» **Requisito 1**: No trecho sobre a situação eleitoral de Daniel Silveira, reproduza a parte que começa em "Pelo ineditismo da" e termina em "eleições deste ano.", substituindo "especialistas" por "juristas".
» **Requisito 2**: Segundo o trecho sobre a situação eleitoral de Daniel Silveira, a que pena de prisão o deputado foi condenado pelo STF?

» **Trecho selecionado**:

=-=-=

Diferentes interpretações são a tônica do debate sobre o caso específico (Foto: )
Brasília – A partir
do conceito de inelegibilidade, o termo que define quando um candidato não tem
condições de ser eleito, trata-se do estado jurídico negativo de quem não
possui elegibilidade, seja porque nunca a teve, seja porque a perdeu. Juristas
manifestam interpretações contra e a favor em relação à situação política do
deputado federal Daniel Silveira (PTB-RJ), condenado pelo Supremo Tribunal
Federal (STF) a quase nove anos de prisão em regime fechado, seguido do perdão
presidencial de Jair Bolsonaro (PL).
Pelo ineditismo da situação, de concreto, as
opiniões dos especialistas são contraditórias, mesmo com a revogação da pena, a
eventual candidatura de Daniel Silveira ao Senado pelo Rio de Janeiro pode não
ser viabilizada. Após a concessão do perdão por parte do presidente Jair
Bolsonaro na última quarta-feira (20), ainda restam dúvidas quanto à
possibilidade legal de o parlamentar se candidatar a algum cargo eletivo nas
eleições deste ano.
Além da prisão, a Corte havia decidido pela
cassação do mandato e pela suspensão dos direitos políticos de Silveira
enquanto durassem os efeitos da pena. A medida tornaria o deputado, que almeja
uma vaga ao Senado, impedido de disputar um cargo eletivo. De acordo com
Bolsonaro, o perdão concedido a Daniel Silveira abarca não apenas as penas
privativas de liberdade, mas também as penas restritivas de direitos, o que
garantiria a manutenção dos direitos políticos e de elegibilidade do deputado.

=-=-=

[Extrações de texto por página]
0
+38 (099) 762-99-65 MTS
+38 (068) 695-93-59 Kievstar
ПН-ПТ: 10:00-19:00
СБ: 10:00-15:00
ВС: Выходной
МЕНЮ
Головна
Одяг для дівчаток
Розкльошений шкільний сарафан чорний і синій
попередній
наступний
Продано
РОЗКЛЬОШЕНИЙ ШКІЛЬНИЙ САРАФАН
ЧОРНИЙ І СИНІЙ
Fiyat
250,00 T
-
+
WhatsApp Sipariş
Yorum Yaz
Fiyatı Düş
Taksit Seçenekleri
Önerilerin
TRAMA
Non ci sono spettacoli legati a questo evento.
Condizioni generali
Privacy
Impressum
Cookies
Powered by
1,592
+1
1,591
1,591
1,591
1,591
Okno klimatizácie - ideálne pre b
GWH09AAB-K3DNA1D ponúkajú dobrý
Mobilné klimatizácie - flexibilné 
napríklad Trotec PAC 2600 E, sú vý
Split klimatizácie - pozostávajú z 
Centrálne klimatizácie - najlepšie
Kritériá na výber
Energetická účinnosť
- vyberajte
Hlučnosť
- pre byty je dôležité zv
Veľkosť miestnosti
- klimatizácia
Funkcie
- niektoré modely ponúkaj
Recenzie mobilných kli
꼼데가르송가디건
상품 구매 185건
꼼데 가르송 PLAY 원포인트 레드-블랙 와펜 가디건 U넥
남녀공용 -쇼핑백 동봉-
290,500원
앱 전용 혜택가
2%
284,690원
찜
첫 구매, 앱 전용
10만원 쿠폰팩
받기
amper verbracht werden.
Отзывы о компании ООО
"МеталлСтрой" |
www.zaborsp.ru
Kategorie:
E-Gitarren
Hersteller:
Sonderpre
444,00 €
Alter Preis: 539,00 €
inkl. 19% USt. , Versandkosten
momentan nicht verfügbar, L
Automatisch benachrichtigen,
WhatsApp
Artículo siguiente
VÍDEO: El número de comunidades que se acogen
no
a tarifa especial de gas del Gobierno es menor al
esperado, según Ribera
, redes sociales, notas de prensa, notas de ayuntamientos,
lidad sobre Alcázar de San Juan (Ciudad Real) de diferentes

=-=-=

» **Resposta da tarefa 1**:
Pelo ineditismo da situação, de concreto, as
opiniões dos juristas são contraditórias, mesmo com a revogação da pena, a
eventual candidatura de Daniel Silveira ao Senado pelo Rio de Janeiro pode não
ser viabilizada. Após a concessão do perdão por parte do presidente Jair
Bolsonaro na última quarta-feira (20), ainda restam dúvidas quanto à
possibilidade legal de o parlamentar se candidatar a algum cargo eletivo nas
eleições deste ano.

» **Resposta da tarefa 2**: A quase nove anos de prisão em regime fechado.